Her younger sister, Violet—the traffic-stopping beauty with lots of beaus—has always done exactly what she wants. Her father taught her how to use a shotgun and so she does, killing the man who brutally raped her. Always resourceful, she gets Dewey Leonard, the son of a rich white man, to run off with her. But Violet never plans on marrying him and once they’re out of Jackson, she steals his wallet and buys a ticket to visit her cousin in Chillicothe, Georgia. There she takes a new name and gets a job while determining what to do next.
Dewey isn’t about to let Violet go, not only because he’s obsessed with her but also because in his wallet is a photo of he and his father and several other White men standing over the grave of the three Civil Rights workers they’ve just murdered. He hires Mercer, a man who worked for his father to find her. His father ups the ante and promises Mercer more money to murder her. And so, the hunt is on.
Morris takes us to the time of Jim Crow, where Blacks in southern states lived in fear and were denied the rights that most of us take for granted. This is the world Morris’s parents were raised in.
“They’re both from Alabama,” says Morris. “And so I heard stories. My parents told me about how they had to drink out of separate water fountains, go in the backdoor of restaurants, and how they couldn’t be caught in certain towns after dark. Those stories always rang in my head.”
Marigold, in her desperation, has married a long time admirer, hoping to pass off the baby she’s expecting as his. Together they move to Cleveland but the relationship turns sour quickly. Her new husband has big dreams of owning a nightclub and expects Marigold to support him while he wiles away his time. After he beats her, she decides to join Violet in Chillicothe. What she doesn’t realize is that she’s leading Mercer, the man Dewey hired, directly to her sister.
“I wanted to put the reader right there, jab smack in the middle of what it felt like to just try and live your life, to try and work, to try and raise a family and having to live with all this vulnerability and hatred,” says Morris.
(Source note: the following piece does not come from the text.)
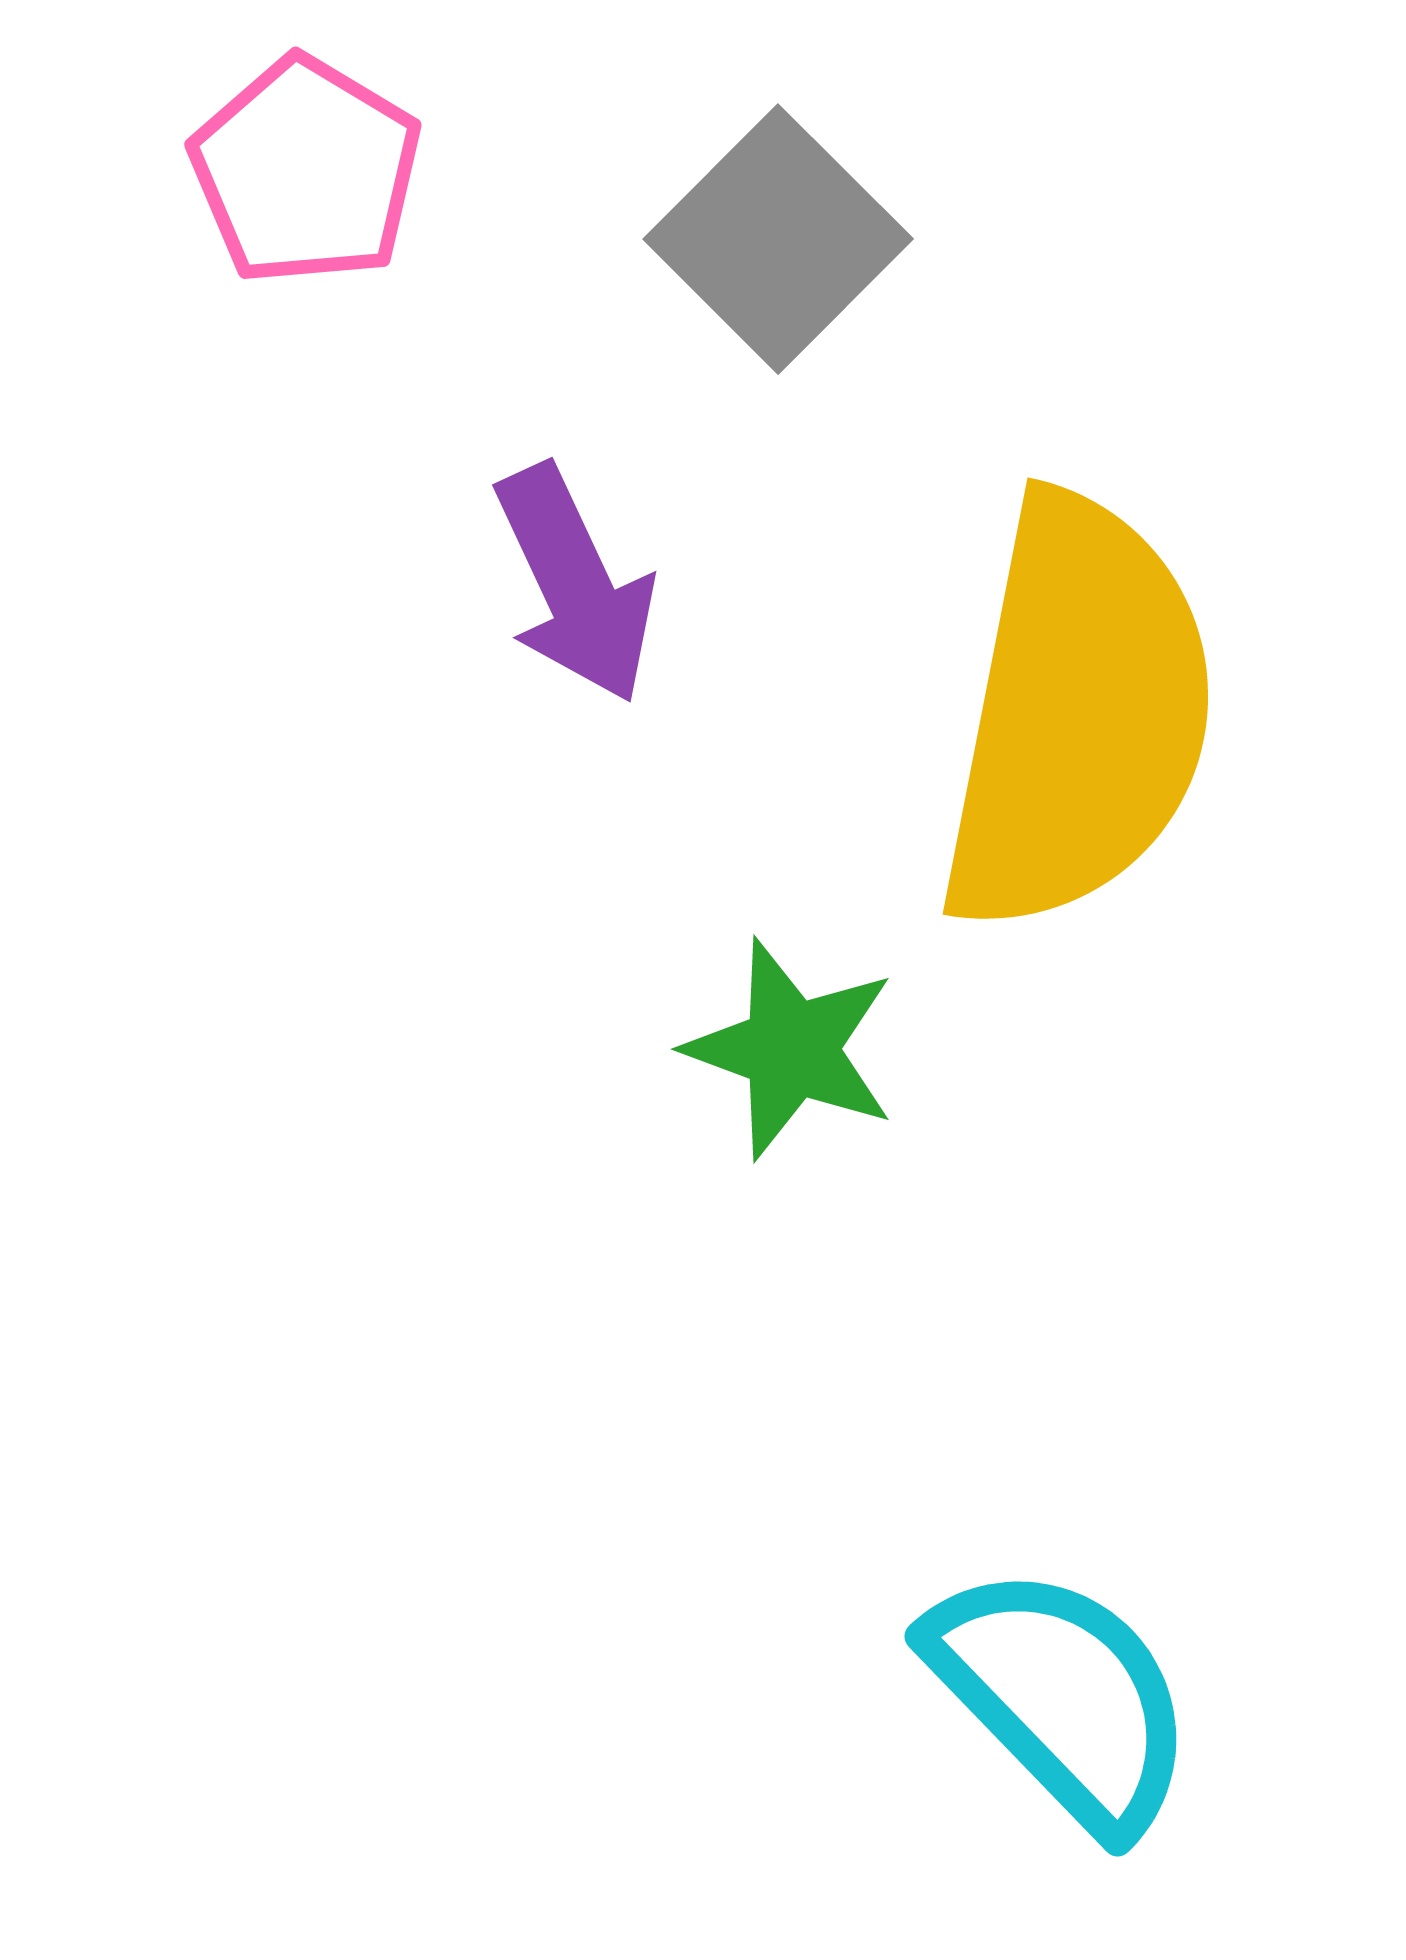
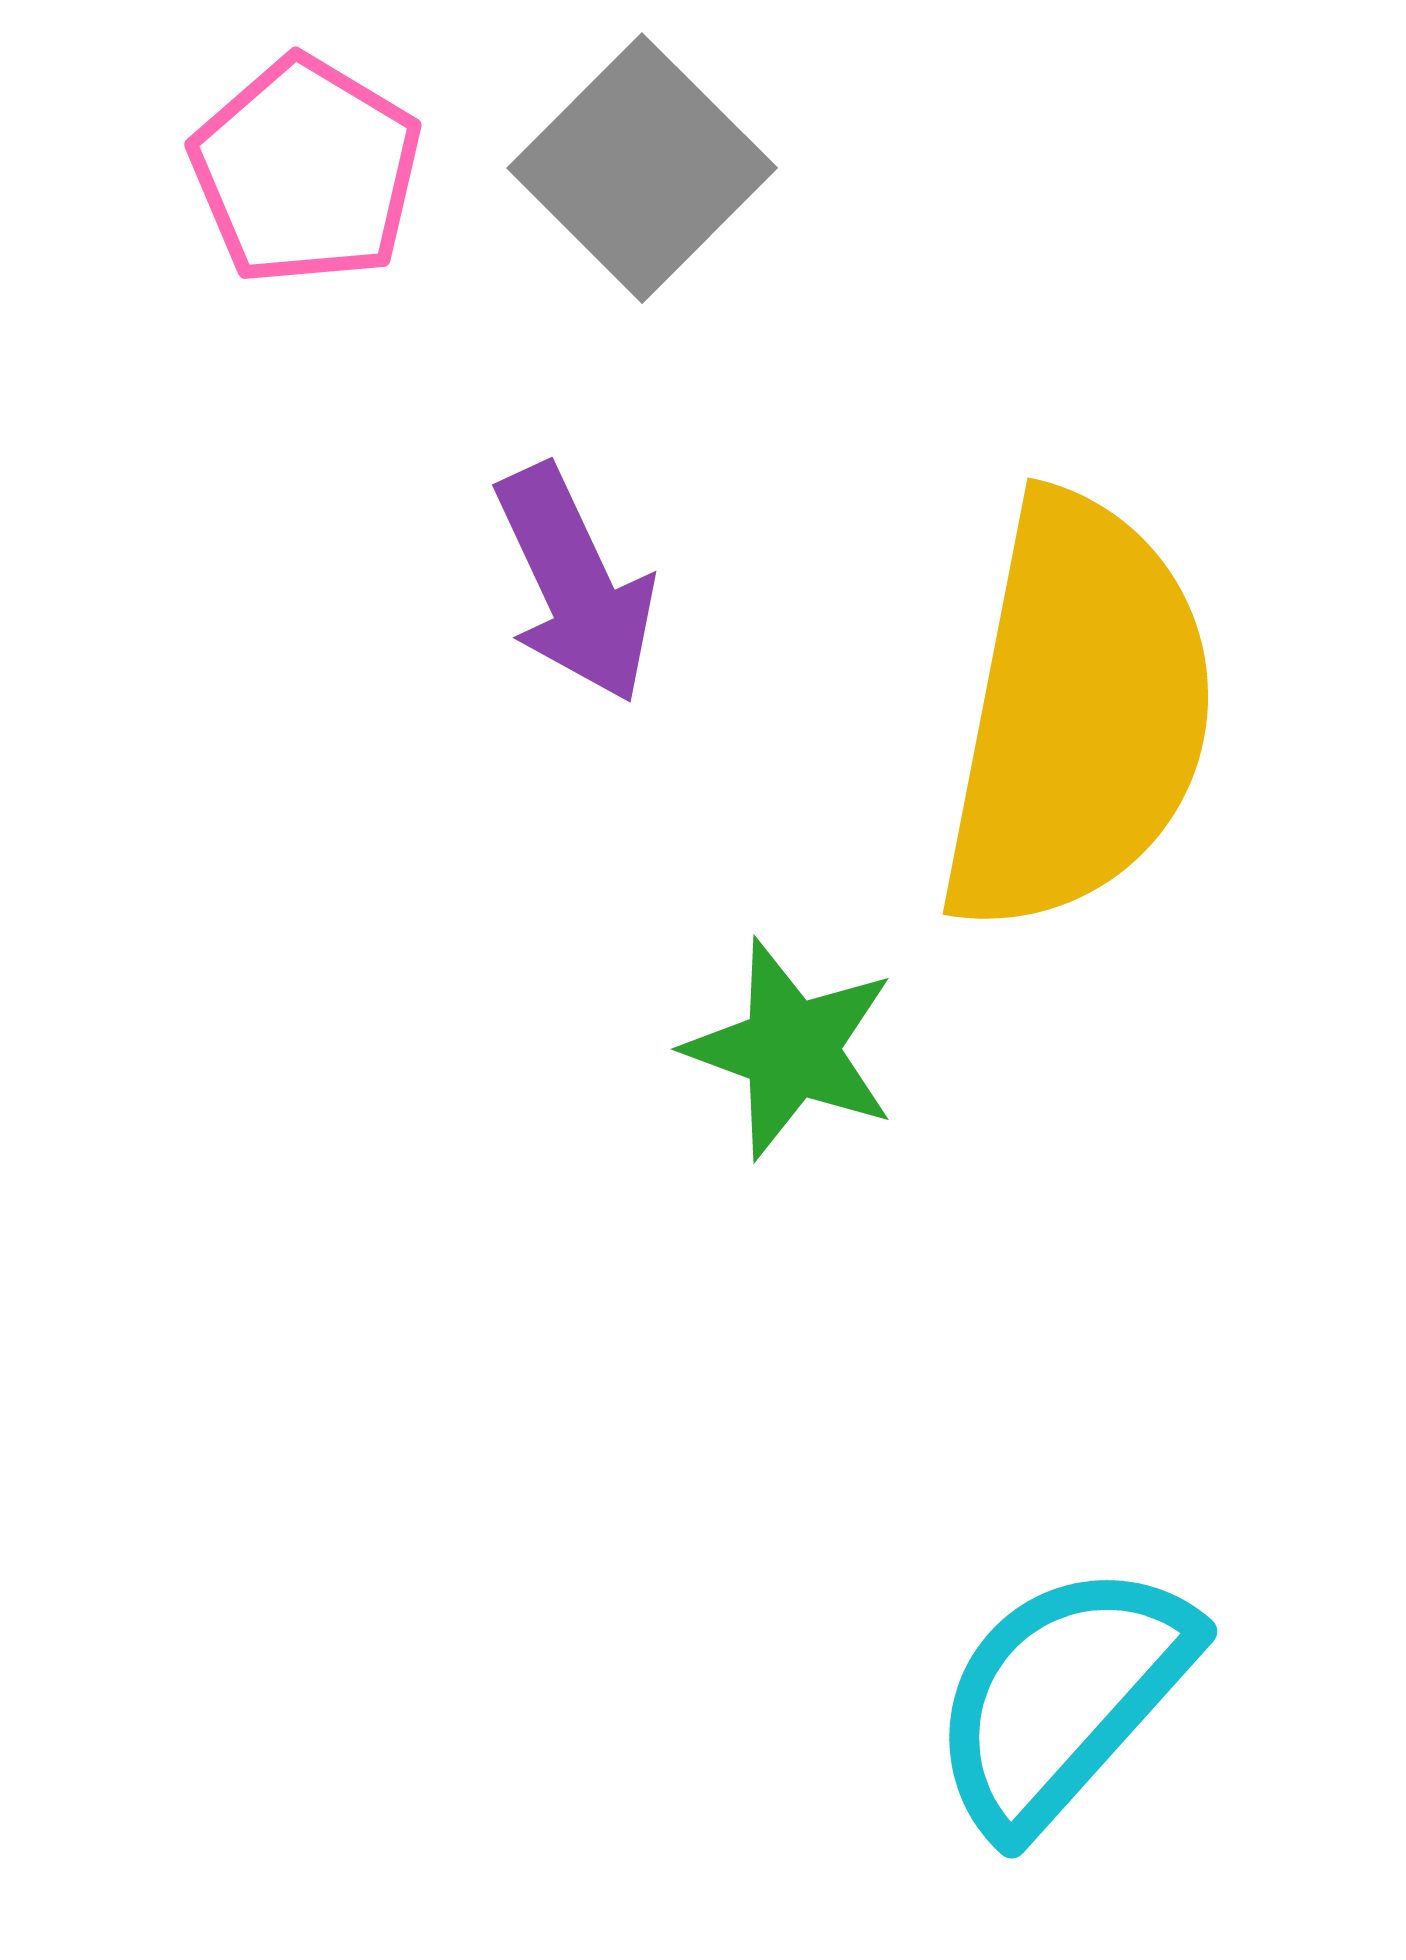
gray square: moved 136 px left, 71 px up
cyan semicircle: rotated 94 degrees counterclockwise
To create the ambience of the time, Morris dove deep into the era, reading stacks of vintage magazines and newspapers, listening to music of that era, and spending lots of time in the Auburn Avenue Research Library on African American Culture and History in Atlanta, Georgia where she lives.
The book works on so many levels—as a mystery and thriller and also as an introduction to what it was like living in a world of racial injustice. Saying a book is page-turner is often a cliché. But in the case of “Anywhere You Run,” it’s totally true.